Una proroga selettiva del blocco dei licenziamenti. È questa la decisione del governo. Gli interventi si reggeranno su due gambe: la prima prevede il blocco dei licenziamenti fino al 31 ottobre per i comparti genericamente legati alla moda, come tessile, calzature, pelletteria. Per loro è prevista la cassa covid. La seconda è la messa a disposizione di 13 settimane di Cigs gratuita, su richiesta, per le ditte in crisi e per quelle che hanno terminato gli ammortizzatori sociali, con il contestuale blocco dei licenziamenti. Ci sono 6 mesi di cig per cessazione per comparto aereo.
"Oggi abbiamo deciso di porre fine al blocco dei licenziamenti, pur con una serie di eccezioni legate ai settori più in crisi. Denota la nostra volontà di tornare al mercato e alla fisiologia, ma difendendo i settori più in crisi". Lo ha detto il ministro della Pa Renato Brunetta.
In realtà le decisione presa da Palazzo Chigi lascia più di qualche perplessità. Tutti i soggetti in campo si sono concentrati sulla proroga o meno del blocco, ma nessuno sembra essersi preoccupato che prima o poi sarà necessario sbloccarli. Sarebbe stato decisamente più ‘costruttivo’ riflettere (a tempo debito) su come gestire l’inevitabile aggiustamento del mercato del lavoro. Ma siamo sempre lì, a discutere della differenza tra emergenza e urgenza.

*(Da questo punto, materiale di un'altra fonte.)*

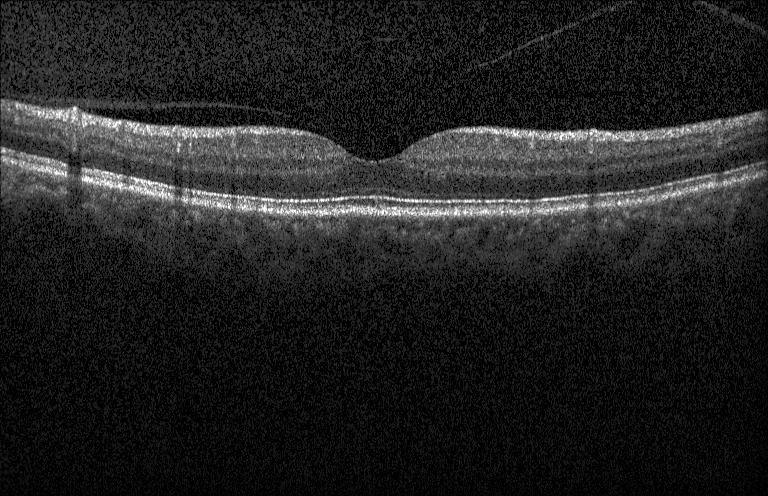

Spectral-domain OCT B-scan: no choroidal neovascularization, no diabetic macular edema, and no drusen.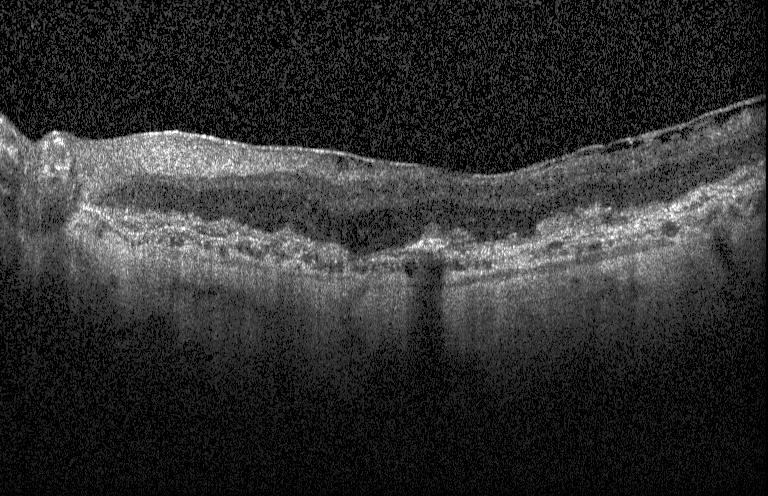

Heidelberg Spectralis OCT system. OCT line scan. Centered on the fovea. Spectral-domain OCT
Impression: CNV.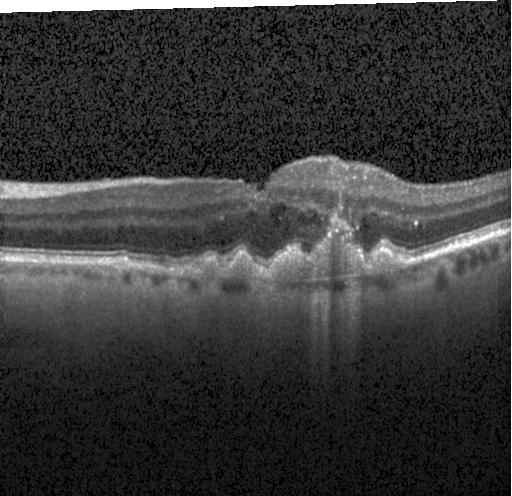 Horizontal scan through the fovea; OCT line scan
Impression: CNV.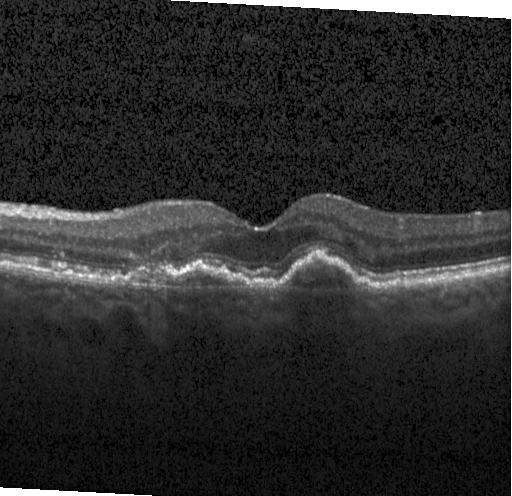 Spectral-domain OCT; retinal OCT cross-section — Finding: a choroidal neovascular membrane.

Evitare che una fetta importante di occupati perda il posto di lavoro è un obiettivo importante, ma forse lo è ancora di più programmare una gestione efficace ed efficiente della trasformazione alla quale sarà comunque sottoposto il mercato del lavoro. Piuttosto che posticipare il problema, sarebbe stato meglio prendere in considerazione misure di politica economica orientate al ricollocamento dei lavoratori in ambiti emergenti dal punto di vista economico.
D’altronde, la risposta dei Paesi europei alla crisi Covid si è concentrata sul rafforzamento (o l’introduzione) di ammortizzatori sociali come la cassa integrazione. Lussemburgo e Francia hanno aumentato alcune protezioni sui licenziamenti, ma solo i vicini ‘mediterranei’ dell’Italia (Spagna e Grecia) hanno usato blocchi veri e propri (come nel nostro paese).
Ecco allora che bloccare i licenziamenti serve a tamponare l’emergenza ma non affronta l’urgenza. Per fare ciò occorrerebbe una solida politica economica, in particolare industriale e del lavoro. Che invece sono ad oggi assenti.